WHAT THE TASK REQUIRES:
Copy the records below verbatim, from the line with "Capa Peniana Semi Rígida Com Cinta" through the line with "Список категорий", including both of those lines and nothing before or after them.
----------
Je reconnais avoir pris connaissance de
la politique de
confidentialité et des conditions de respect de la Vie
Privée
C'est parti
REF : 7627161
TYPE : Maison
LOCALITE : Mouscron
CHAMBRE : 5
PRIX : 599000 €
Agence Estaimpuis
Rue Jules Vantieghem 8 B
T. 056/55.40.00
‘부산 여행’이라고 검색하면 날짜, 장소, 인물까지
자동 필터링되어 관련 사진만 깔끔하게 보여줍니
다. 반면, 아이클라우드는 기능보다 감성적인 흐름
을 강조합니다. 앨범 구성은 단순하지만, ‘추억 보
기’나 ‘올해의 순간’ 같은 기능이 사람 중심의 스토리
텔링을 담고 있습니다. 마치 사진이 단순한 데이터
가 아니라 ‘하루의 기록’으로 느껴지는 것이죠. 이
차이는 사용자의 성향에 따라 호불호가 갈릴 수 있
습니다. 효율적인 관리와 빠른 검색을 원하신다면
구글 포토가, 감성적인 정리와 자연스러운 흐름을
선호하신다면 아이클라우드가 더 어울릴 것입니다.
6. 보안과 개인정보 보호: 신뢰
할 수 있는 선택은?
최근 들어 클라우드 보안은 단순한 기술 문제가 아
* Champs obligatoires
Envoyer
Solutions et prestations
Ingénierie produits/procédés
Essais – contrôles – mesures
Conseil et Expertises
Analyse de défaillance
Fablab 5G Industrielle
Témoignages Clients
----------
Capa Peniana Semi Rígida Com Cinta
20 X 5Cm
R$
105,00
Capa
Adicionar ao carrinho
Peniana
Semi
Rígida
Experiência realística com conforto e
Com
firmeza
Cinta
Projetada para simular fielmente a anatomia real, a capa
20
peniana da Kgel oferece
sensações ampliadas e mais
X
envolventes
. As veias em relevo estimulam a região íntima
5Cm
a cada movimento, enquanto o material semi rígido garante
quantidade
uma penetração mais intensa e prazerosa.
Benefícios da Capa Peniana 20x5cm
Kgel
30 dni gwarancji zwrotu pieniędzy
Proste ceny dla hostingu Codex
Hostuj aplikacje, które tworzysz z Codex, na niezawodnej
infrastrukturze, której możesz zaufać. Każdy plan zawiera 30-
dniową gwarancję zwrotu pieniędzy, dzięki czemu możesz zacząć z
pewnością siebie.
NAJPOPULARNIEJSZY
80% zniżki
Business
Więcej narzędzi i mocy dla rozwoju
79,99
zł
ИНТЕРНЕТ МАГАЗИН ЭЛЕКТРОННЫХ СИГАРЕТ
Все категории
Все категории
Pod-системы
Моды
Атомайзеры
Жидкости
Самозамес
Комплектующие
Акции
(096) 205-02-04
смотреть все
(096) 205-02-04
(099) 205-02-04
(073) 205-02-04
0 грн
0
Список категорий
----------
WRITTEN RESPONSE:
Capa Peniana Semi Rígida Com Cinta
20 X 5Cm
R$
105,00
Capa
Adicionar ao carrinho
Peniana
Semi
Rígida
Experiência realística com conforto e
Com
firmeza
Cinta
Projetada para simular fielmente a anatomia real, a capa
20
peniana da Kgel oferece
sensações ampliadas e mais
X
envolventes
. As veias em relevo estimulam a região íntima
5Cm
a cada movimento, enquanto o material semi rígido garante
quantidade
uma penetração mais intensa e prazerosa.
Benefícios da Capa Peniana 20x5cm
Kgel
30 dni gwarancji zwrotu pieniędzy
Proste ceny dla hostingu Codex
Hostuj aplikacje, które tworzysz z Codex, na niezawodnej
infrastrukturze, której możesz zaufać. Każdy plan zawiera 30-
dniową gwarancję zwrotu pieniędzy, dzięki czemu możesz zacząć z
pewnością siebie.
NAJPOPULARNIEJSZY
80% zniżki
Business
Więcej narzędzi i mocy dla rozwoju
79,99
zł
ИНТЕРНЕТ МАГАЗИН ЭЛЕКТРОННЫХ СИГАРЕТ
Все категории
Все категории
Pod-системы
Моды
Атомайзеры
Жидкости
Самозамес
Комплектующие
Акции
(096) 205-02-04
смотреть все
(096) 205-02-04
(099) 205-02-04
(073) 205-02-04
0 грн
0
Список категорий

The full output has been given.